> Work required: Taking the entries below, transcribe only the lines starting with the one with "<th>Price</th>" and going on through the one with "interact with OpenSTA.", exactly as written, without the pictures.

------------------------------------------------------------

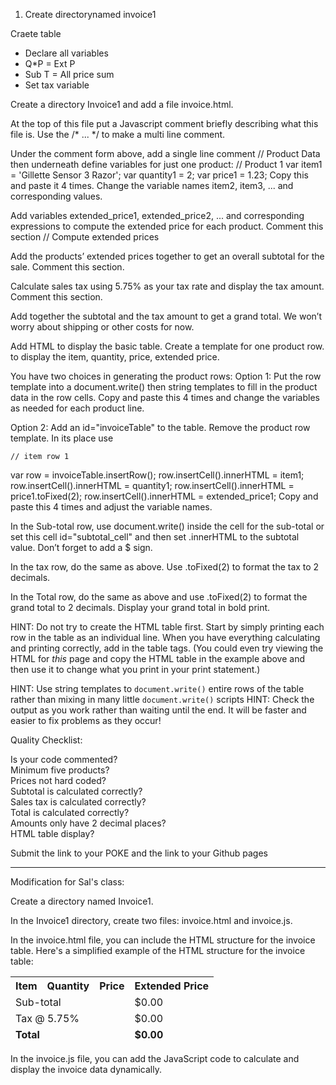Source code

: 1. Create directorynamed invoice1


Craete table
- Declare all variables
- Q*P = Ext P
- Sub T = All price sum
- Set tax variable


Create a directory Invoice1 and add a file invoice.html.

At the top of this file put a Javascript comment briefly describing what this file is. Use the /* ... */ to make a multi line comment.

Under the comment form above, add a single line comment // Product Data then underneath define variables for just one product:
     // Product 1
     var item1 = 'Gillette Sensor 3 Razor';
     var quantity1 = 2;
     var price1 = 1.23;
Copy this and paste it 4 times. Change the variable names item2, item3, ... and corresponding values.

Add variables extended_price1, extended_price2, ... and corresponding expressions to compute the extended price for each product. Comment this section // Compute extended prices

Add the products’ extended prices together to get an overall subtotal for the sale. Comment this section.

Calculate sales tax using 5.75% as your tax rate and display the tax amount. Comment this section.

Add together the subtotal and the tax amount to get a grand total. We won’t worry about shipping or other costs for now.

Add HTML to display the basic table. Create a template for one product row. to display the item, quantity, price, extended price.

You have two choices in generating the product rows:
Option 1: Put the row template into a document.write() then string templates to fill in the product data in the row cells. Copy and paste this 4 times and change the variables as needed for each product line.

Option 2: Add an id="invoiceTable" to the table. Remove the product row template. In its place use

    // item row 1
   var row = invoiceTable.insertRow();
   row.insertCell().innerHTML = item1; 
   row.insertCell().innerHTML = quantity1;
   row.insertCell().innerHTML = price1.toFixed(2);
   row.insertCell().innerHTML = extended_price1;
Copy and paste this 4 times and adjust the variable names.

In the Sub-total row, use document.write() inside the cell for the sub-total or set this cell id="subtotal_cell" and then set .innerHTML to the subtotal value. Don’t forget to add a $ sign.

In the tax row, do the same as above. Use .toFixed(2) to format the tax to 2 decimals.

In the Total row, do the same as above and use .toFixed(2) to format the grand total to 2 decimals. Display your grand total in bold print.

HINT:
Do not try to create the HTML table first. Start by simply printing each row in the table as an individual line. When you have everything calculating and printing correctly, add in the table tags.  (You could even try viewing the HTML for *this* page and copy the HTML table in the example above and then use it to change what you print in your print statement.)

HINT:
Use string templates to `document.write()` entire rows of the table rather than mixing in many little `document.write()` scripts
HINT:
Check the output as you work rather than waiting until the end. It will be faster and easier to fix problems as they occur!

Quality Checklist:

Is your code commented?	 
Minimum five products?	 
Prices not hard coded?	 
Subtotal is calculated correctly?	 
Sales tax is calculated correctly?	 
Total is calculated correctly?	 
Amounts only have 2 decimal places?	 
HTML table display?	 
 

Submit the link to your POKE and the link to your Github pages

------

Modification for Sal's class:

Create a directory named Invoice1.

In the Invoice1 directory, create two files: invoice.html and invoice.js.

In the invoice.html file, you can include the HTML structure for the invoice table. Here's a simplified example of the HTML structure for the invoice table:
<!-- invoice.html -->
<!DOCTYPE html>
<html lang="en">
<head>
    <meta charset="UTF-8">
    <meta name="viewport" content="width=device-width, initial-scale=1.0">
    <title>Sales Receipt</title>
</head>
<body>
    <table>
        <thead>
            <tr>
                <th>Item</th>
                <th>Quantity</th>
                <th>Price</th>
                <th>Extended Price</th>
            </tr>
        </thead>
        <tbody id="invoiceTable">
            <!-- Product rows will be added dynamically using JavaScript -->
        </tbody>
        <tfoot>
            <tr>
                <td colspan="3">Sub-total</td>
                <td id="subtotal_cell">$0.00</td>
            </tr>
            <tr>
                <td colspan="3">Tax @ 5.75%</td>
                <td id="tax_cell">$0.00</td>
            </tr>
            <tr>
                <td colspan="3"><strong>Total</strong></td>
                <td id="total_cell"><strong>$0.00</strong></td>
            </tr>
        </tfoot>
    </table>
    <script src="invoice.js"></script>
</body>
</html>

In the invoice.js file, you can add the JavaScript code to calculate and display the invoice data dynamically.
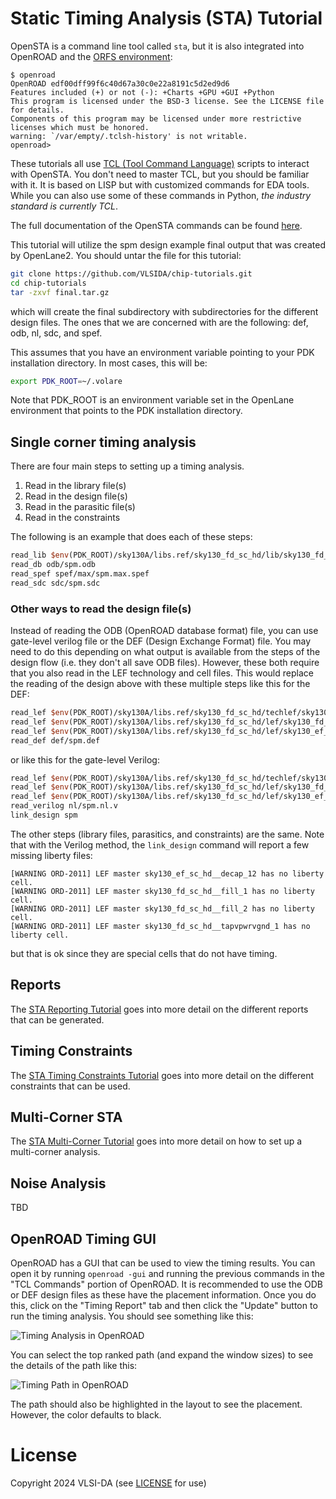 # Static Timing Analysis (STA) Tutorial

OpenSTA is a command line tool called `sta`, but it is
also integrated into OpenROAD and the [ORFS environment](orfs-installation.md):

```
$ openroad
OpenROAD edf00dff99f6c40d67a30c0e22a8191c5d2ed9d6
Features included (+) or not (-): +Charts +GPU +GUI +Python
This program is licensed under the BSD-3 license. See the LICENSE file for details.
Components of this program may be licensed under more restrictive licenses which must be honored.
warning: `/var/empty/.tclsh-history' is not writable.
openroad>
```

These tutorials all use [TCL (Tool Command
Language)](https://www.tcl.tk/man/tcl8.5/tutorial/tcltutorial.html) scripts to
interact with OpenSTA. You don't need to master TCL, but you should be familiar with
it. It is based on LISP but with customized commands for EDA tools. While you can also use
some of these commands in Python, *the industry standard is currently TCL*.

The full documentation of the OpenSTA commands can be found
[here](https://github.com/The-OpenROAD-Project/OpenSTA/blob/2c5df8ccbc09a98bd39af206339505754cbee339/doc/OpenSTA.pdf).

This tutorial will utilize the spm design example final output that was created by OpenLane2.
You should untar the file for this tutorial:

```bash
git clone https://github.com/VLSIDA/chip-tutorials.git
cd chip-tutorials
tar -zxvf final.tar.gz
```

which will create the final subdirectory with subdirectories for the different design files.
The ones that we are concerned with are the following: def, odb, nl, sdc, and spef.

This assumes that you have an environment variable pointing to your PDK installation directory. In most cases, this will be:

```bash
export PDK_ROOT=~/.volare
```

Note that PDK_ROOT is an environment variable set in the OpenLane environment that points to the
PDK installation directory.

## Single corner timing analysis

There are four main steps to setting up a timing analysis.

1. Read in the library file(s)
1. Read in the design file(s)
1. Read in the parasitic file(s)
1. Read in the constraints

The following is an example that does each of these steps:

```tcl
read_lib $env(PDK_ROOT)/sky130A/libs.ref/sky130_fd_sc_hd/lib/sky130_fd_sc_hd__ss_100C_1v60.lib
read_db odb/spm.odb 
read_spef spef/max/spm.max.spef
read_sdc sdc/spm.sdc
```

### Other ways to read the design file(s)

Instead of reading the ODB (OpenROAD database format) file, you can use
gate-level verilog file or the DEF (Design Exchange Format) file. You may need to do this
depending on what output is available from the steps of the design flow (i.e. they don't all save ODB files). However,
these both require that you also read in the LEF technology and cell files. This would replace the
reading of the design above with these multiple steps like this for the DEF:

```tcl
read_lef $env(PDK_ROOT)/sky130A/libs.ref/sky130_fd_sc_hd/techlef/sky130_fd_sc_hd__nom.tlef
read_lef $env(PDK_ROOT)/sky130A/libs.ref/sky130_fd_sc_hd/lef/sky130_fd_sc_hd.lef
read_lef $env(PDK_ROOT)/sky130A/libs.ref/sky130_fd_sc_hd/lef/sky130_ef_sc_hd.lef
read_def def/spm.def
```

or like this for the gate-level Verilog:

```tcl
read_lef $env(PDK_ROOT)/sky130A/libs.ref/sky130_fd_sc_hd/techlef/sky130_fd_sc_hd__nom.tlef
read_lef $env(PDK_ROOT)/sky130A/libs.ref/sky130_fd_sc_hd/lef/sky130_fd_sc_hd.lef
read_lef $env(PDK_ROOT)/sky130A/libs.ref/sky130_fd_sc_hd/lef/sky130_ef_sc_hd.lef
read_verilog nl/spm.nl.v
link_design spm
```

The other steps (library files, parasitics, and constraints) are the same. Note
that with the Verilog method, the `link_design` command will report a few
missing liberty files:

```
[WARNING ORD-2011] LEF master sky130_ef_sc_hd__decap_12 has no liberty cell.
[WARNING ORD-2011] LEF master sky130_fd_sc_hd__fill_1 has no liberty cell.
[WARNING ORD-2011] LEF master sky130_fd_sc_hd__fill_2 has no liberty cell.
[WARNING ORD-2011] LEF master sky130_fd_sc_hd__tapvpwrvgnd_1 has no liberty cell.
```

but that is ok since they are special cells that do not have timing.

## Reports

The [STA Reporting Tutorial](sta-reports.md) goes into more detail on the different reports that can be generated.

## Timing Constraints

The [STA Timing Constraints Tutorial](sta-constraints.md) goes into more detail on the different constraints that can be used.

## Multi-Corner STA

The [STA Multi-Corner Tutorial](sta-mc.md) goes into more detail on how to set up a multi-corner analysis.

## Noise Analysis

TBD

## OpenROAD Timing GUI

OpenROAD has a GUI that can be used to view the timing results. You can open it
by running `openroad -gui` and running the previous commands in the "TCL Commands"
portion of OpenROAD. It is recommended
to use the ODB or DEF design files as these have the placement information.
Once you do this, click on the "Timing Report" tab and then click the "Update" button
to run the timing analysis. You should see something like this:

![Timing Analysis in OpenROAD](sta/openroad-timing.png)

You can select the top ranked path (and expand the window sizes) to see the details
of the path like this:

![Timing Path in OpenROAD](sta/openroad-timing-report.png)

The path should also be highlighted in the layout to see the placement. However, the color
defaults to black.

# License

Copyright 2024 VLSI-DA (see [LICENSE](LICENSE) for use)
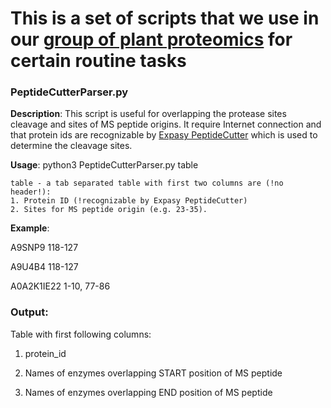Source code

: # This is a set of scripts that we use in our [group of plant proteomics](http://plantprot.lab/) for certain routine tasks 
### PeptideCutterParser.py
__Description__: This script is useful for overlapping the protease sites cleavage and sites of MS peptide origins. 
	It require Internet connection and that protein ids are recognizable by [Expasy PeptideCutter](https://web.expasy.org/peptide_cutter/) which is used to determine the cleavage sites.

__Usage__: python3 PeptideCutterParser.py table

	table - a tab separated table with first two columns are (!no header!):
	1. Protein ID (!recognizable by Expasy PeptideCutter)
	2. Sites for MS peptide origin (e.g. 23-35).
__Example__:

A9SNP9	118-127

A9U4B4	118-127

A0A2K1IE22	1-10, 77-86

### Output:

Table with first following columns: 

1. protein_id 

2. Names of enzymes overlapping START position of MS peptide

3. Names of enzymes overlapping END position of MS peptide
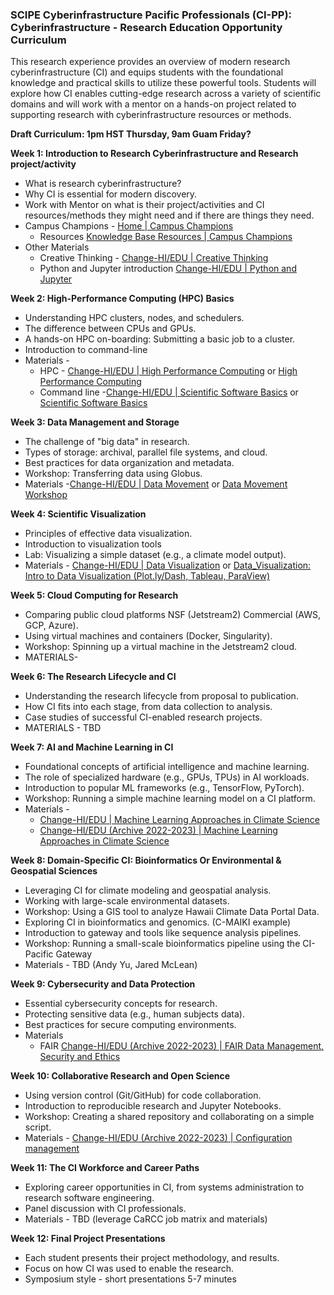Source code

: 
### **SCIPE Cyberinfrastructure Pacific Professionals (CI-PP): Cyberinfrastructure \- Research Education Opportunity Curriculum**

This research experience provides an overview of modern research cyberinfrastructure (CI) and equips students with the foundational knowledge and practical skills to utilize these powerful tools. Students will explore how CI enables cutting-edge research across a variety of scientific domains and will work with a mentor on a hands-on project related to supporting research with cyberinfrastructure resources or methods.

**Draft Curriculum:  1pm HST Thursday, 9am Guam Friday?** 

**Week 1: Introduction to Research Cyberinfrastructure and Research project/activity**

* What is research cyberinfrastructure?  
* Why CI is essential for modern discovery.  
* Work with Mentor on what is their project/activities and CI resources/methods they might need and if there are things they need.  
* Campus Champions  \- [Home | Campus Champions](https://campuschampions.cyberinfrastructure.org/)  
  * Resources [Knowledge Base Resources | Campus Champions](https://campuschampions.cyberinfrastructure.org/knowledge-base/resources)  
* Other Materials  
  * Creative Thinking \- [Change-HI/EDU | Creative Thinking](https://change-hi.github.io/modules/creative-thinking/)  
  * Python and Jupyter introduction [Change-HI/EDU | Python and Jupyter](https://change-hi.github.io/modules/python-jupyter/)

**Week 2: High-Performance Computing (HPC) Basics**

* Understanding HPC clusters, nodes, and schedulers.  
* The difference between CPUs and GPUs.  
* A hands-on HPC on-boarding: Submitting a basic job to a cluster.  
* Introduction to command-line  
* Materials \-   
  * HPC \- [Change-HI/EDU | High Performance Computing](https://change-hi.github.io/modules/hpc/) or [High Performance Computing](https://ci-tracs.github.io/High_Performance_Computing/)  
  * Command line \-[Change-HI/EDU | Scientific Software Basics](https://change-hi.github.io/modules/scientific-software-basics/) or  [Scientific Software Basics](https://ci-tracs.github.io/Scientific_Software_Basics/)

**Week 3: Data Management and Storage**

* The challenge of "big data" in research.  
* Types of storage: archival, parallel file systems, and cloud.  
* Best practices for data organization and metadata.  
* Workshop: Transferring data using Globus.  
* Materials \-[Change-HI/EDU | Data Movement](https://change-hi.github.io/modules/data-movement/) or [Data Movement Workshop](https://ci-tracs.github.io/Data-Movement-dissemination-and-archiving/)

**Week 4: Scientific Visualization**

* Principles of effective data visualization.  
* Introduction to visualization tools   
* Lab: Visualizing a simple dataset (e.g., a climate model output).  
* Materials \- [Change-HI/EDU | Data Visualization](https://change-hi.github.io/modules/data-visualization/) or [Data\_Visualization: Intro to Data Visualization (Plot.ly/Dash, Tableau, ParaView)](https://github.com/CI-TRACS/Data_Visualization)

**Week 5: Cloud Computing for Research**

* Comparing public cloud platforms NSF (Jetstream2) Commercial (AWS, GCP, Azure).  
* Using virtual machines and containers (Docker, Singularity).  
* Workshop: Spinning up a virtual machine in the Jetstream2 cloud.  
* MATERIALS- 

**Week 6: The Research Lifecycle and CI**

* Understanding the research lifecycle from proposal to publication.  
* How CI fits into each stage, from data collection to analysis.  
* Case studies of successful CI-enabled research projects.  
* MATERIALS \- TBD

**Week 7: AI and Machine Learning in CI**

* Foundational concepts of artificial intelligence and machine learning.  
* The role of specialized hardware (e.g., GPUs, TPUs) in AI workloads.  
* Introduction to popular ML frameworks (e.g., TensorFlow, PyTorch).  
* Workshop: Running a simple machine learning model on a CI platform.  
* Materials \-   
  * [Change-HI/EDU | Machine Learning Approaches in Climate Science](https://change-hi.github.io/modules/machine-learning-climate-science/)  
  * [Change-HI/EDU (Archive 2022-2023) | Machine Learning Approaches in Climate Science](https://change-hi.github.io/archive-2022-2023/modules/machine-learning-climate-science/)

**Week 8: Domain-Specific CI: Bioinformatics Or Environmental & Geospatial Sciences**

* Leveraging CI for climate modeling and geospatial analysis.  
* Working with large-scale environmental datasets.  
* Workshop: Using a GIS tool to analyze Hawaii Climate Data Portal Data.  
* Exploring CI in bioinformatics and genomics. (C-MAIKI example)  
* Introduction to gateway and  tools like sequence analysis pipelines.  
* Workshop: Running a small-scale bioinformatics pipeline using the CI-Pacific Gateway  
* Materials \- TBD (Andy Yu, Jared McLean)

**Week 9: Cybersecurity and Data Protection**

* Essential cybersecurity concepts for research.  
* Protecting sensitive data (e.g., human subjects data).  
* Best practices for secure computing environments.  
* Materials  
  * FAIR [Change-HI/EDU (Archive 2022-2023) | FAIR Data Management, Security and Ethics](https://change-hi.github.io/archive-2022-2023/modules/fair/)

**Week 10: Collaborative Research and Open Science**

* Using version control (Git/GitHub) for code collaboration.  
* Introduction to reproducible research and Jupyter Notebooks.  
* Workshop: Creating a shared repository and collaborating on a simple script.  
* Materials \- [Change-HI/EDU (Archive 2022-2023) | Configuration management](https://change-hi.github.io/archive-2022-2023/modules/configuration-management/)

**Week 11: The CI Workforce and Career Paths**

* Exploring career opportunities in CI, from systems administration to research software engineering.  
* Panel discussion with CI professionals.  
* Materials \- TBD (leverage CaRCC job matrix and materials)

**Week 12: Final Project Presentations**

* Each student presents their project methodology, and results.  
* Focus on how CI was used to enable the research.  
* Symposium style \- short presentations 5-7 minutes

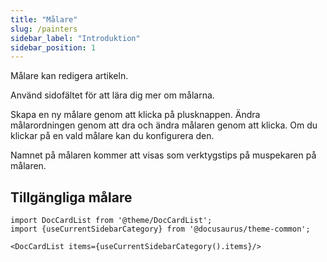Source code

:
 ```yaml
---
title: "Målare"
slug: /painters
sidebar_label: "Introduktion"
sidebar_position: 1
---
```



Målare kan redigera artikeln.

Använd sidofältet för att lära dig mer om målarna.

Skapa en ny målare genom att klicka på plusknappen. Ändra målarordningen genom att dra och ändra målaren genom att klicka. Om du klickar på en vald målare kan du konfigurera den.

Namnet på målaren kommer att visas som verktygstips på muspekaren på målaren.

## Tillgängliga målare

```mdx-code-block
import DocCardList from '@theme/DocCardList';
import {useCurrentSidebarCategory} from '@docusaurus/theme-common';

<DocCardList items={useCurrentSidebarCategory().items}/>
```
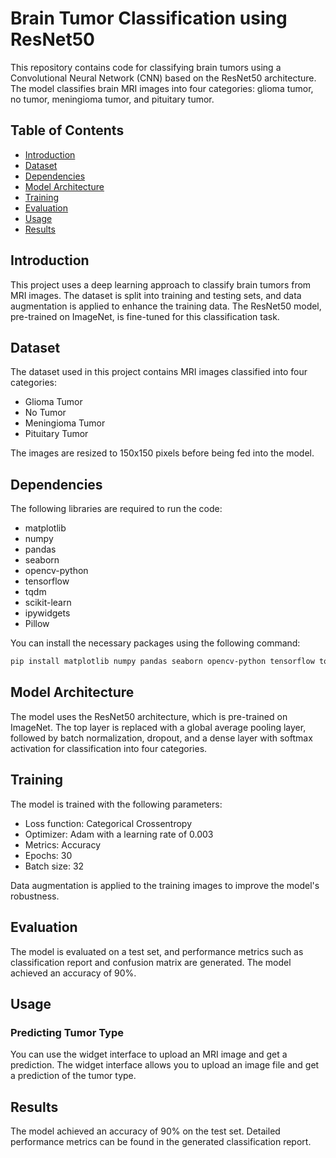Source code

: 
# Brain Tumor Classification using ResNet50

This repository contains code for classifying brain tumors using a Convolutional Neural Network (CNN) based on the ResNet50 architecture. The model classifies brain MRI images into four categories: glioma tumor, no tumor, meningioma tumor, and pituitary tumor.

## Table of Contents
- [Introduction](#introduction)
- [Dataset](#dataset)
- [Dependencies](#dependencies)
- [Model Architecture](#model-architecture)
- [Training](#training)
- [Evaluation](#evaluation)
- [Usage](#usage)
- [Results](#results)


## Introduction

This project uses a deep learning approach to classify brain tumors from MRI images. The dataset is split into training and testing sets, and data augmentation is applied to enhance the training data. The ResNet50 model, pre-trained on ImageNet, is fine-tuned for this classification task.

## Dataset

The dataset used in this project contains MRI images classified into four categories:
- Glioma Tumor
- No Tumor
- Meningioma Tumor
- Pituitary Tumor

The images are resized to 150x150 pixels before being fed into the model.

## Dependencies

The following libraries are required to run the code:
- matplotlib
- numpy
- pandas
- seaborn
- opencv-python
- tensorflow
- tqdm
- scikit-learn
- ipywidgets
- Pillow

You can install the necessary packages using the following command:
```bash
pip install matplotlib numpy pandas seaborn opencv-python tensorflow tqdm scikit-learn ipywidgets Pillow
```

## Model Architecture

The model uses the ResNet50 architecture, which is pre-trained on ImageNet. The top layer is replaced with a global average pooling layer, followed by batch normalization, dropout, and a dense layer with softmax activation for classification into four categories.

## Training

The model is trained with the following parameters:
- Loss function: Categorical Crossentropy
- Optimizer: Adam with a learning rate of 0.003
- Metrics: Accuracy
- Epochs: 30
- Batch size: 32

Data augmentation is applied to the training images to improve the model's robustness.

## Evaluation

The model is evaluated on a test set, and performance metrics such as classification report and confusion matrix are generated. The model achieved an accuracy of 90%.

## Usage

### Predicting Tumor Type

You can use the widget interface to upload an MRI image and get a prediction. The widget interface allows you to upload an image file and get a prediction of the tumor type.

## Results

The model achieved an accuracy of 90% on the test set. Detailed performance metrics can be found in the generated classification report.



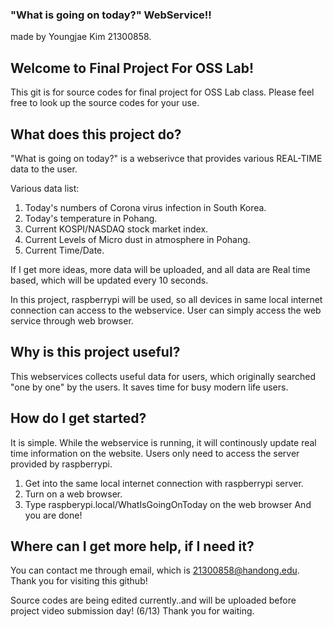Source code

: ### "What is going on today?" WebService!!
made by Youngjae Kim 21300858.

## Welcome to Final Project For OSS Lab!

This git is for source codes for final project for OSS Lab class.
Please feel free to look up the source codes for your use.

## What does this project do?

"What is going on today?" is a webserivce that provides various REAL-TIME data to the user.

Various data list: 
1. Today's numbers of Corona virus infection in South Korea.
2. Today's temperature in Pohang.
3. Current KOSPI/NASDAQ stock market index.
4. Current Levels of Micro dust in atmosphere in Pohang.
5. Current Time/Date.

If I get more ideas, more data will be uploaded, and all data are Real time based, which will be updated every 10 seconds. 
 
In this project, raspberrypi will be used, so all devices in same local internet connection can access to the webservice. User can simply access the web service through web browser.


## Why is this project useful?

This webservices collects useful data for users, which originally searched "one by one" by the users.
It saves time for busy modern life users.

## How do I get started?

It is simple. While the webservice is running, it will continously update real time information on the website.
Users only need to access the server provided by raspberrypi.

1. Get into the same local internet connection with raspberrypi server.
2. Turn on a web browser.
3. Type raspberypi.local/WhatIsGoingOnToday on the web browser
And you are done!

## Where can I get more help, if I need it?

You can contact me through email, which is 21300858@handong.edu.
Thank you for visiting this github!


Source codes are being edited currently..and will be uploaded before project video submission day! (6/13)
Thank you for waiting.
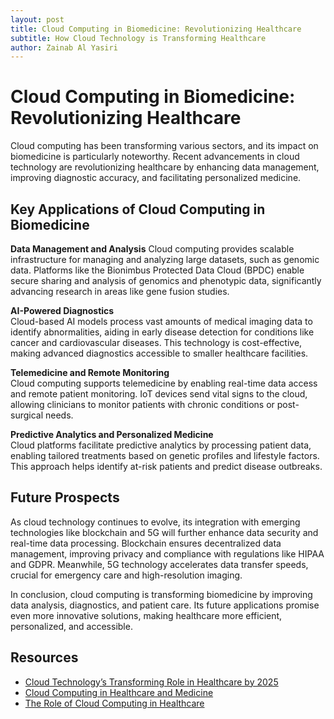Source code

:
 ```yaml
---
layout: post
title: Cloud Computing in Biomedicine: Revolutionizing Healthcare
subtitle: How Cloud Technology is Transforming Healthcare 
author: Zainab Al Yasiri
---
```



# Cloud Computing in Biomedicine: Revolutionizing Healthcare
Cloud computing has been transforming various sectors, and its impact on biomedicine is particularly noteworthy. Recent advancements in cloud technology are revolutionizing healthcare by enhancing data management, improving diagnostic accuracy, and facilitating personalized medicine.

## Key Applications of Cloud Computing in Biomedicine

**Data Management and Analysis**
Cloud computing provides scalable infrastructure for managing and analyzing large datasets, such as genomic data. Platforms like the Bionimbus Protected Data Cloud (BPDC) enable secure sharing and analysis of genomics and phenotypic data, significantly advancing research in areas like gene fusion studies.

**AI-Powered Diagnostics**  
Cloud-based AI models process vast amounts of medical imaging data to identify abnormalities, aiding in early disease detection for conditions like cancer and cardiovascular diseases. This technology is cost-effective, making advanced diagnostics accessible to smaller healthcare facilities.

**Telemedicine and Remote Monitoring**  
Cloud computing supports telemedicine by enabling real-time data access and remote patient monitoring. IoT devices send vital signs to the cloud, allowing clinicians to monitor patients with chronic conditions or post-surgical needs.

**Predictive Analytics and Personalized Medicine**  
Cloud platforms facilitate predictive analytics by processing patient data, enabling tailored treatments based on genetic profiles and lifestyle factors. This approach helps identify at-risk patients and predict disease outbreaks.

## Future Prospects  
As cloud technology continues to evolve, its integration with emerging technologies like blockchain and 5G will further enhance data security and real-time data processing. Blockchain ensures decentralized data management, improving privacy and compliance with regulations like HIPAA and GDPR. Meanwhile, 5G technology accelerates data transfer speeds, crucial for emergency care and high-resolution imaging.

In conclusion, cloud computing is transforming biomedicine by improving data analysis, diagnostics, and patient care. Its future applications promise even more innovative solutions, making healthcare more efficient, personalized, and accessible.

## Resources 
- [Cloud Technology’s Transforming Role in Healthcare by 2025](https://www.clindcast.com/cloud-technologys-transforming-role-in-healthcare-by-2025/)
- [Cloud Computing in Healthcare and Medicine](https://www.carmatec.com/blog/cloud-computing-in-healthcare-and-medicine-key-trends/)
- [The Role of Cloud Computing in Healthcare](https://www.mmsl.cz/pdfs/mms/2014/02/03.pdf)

------------------------------------------------------------

> Response:
                <th>Price</th>
                <th>Extended Price</th>
            </tr>
        </thead>
        <tbody id="invoiceTable">
            <!-- Product rows will be added dynamically using JavaScript -->
        </tbody>
        <tfoot>
            <tr>
                <td colspan="3">Sub-total</td>
                <td id="subtotal_cell">$0.00</td>
            </tr>
            <tr>
                <td colspan="3">Tax @ 5.75%</td>
                <td id="tax_cell">$0.00</td>
            </tr>
            <tr>
                <td colspan="3"><strong>Total</strong></td>
                <td id="total_cell"><strong>$0.00</strong></td>
            </tr>
        </tfoot>
    </table>
    <script src="invoice.js"></script>
</body>
</html>

In the invoice.js file, you can add the JavaScript code to calculate and display the invoice data dynamically.
 # Static Timing Analysis (STA) Tutorial

OpenSTA is a command line tool called `sta`, but it is
also integrated into OpenROAD and the [ORFS environment](orfs-installation.md):

```
$ openroad
OpenROAD edf00dff99f6c40d67a30c0e22a8191c5d2ed9d6
Features included (+) or not (-): +Charts +GPU +GUI +Python
This program is licensed under the BSD-3 license. See the LICENSE file for details.
Components of this program may be licensed under more restrictive licenses which must be honored.
warning: `/var/empty/.tclsh-history' is not writable.
openroad>
```

These tutorials all use [TCL (Tool Command
Language)](https://www.tcl.tk/man/tcl8.5/tutorial/tcltutorial.html) scripts to
interact with OpenSTA. You don't need to master TCL, but you should be familiar with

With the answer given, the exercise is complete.